El principio es simple: para esta primera temporada, dúos de canción y pop francés, ofreciendo creaciones originales, vienen a tocar en casa de los habitantes en un radio de aproximadamente 50 kilómetros entre Angulema y Périgueux. Los lugares son íntimos con aforo reducido y máxima proximidad: de 20 a 40 personas como máximo, sentadas lo más cerca posible de los artistas, sin escenario ni barreras.

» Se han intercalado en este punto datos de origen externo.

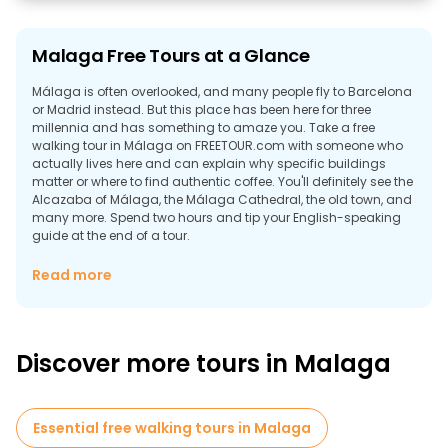
Malaga Free Tours at a Glance
Málaga is often overlooked, and many people fly to Barcelona
or Madrid instead. But this place has been here for three
millennia and has something to amaze you. Take a free
walking tour in Málaga on FREETOUR.com with someone who
actually lives here and can explain why specific buildings
matter or where to find authentic coffee. You'll definitely see the
Alcazaba of Málaga, the Málaga Cathedral, the old town, and
many more. Spend two hours and tip your English-speaking
guide at the end of a tour.
Why Explore Malaga on Foot?
Read more
Free tours in Malaga actually give you what those hop-on-
hop-off buses don't. Sure, you can ride past buildings taking
photos. But why is that building there? Who built it? The
Phoenicians kicked things off around 770 BC, calling it Malaka.
Discover more tours in Malaga
Then came the Romans with their theatre and infrastructure.
Then the Moors for eight centuries, which is why half the
architecture looks completely different from northern Spain.
Then the Spanish monarchs took over and added their own
Essential free walking tours in Malaga
layers.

Los espectadores escuchan, intercambian y luego comparten una copa con los músicos.
Salones, graneros y jardines Circuit Court también se inscribe en una iniciativa responsable: menos distancia por recorrer y lugares ya existentes que se abren solo por una noche. Es una forma de apoyar la creación local, de reconstruir lazos en los pueblos y de ofrecer momentos culturales de calidad sin pasar por grandes salas.
La Voix du Préau, la asociación que lleva el proyecto, acompaña a los anfitriones. De hecho, la noche está «manos en la masa». La asociación se encarga de la localización del lugar, la organización, la comunicación y la recepción del público. Los habitantes, por su parte, ponen a disposición su espacio, invitan a sus seres queridos, vecinos o familiares. Contribuyen con una colaboración accesible, que se utiliza para pagar a los artistas y mantener viva la temporada.
Salones, graneros y jardines: cada casa puede convertirse, por una noche, en un pequeño teatro en el corazón del Périgord. Por lo tanto, la asociación invita a todos al concierto… en su casa.